RECORDS TO PROCESS:
....
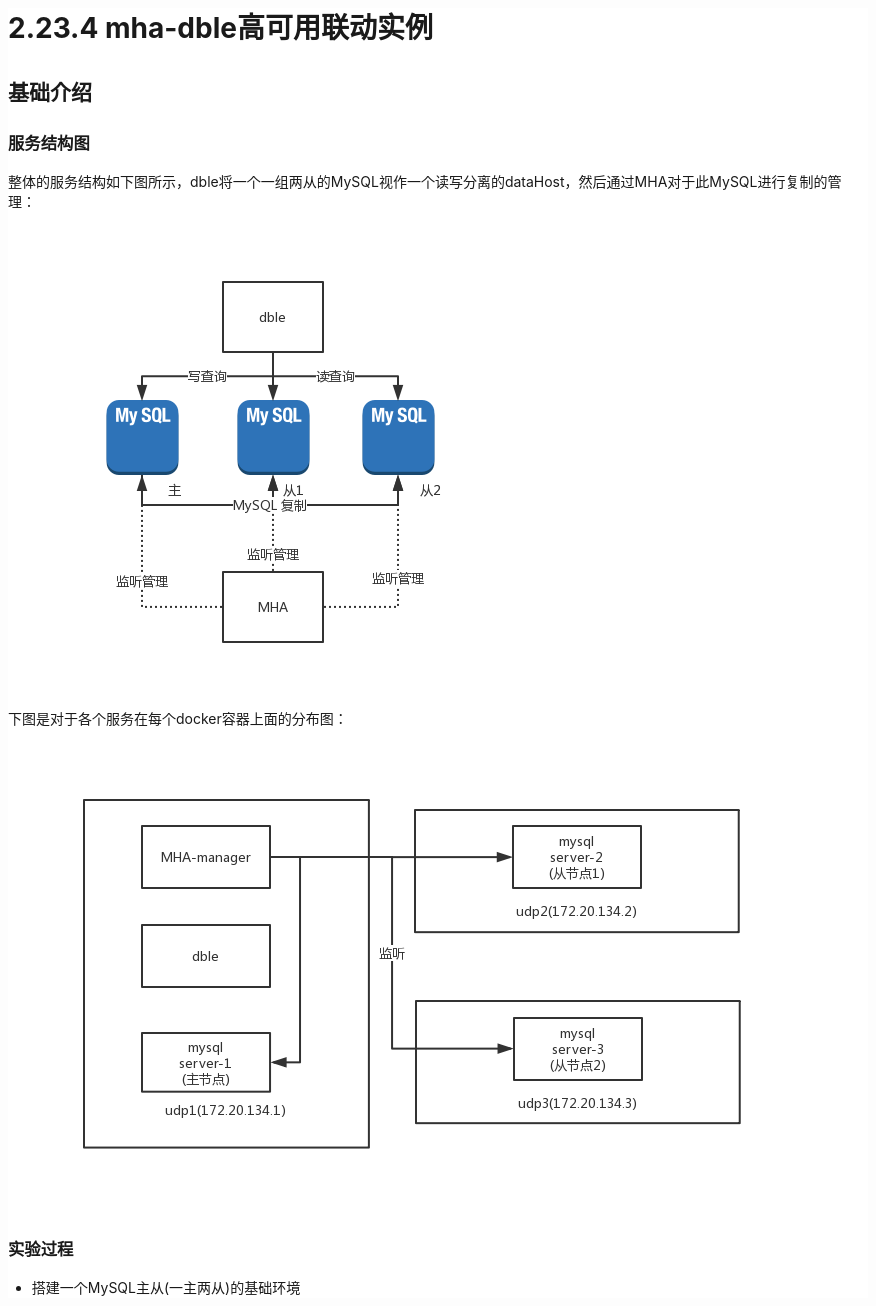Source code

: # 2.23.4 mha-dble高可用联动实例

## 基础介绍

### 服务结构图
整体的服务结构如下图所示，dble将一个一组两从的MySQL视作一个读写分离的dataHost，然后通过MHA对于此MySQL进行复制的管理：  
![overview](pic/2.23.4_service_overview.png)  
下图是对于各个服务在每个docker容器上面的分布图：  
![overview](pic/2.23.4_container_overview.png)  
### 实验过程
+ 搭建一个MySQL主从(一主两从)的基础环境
....
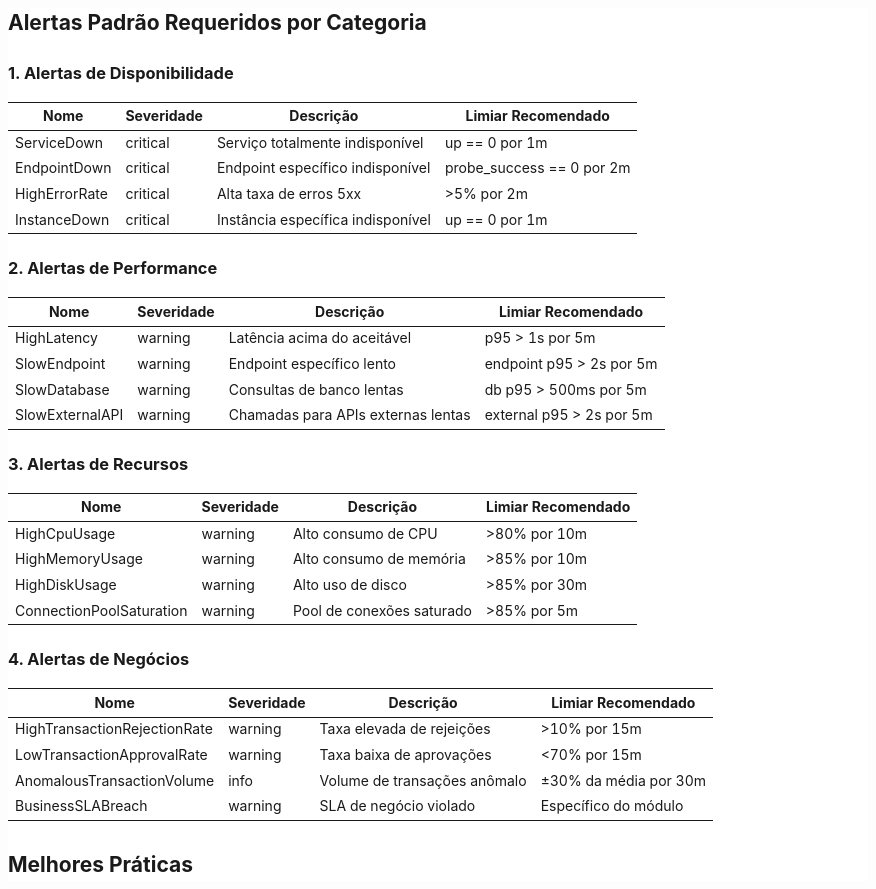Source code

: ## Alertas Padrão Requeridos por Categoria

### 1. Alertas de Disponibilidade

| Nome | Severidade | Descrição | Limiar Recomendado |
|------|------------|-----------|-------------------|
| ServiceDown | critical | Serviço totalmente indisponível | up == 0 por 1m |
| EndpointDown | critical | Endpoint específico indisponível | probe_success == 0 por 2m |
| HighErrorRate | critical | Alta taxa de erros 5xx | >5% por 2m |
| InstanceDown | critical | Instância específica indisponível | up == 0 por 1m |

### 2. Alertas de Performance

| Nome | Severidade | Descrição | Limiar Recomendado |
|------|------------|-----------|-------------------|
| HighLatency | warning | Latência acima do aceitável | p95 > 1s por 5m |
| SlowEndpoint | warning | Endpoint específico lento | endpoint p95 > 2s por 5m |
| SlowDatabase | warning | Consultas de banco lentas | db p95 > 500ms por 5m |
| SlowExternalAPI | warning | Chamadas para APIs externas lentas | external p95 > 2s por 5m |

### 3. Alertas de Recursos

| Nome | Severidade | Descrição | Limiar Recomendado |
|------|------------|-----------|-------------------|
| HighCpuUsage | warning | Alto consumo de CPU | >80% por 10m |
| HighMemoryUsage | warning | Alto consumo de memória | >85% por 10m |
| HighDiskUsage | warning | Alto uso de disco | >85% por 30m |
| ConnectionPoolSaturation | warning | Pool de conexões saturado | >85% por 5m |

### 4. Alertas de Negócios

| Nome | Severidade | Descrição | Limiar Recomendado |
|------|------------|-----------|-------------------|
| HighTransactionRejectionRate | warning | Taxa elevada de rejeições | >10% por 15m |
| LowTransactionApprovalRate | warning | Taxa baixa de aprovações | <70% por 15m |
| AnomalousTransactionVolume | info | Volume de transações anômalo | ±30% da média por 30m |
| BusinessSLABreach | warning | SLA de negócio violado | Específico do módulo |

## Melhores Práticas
....
Reproduce the lines between the one containing "### 1. Alertas de Disponibilidade" and the one containing "### 3. Alertas de Recursos", inclusive, without any changes.

### 1. Alertas de Disponibilidade

| Nome | Severidade | Descrição | Limiar Recomendado |
|------|------------|-----------|-------------------|
| ServiceDown | critical | Serviço totalmente indisponível | up == 0 por 1m |
| EndpointDown | critical | Endpoint específico indisponível | probe_success == 0 por 2m |
| HighErrorRate | critical | Alta taxa de erros 5xx | >5% por 2m |
| InstanceDown | critical | Instância específica indisponível | up == 0 por 1m |

### 2. Alertas de Performance

| Nome | Severidade | Descrição | Limiar Recomendado |
|------|------------|-----------|-------------------|
| HighLatency | warning | Latência acima do aceitável | p95 > 1s por 5m |
| SlowEndpoint | warning | Endpoint específico lento | endpoint p95 > 2s por 5m |
| SlowDatabase | warning | Consultas de banco lentas | db p95 > 500ms por 5m |
| SlowExternalAPI | warning | Chamadas para APIs externas lentas | external p95 > 2s por 5m |

### 3. Alertas de Recursos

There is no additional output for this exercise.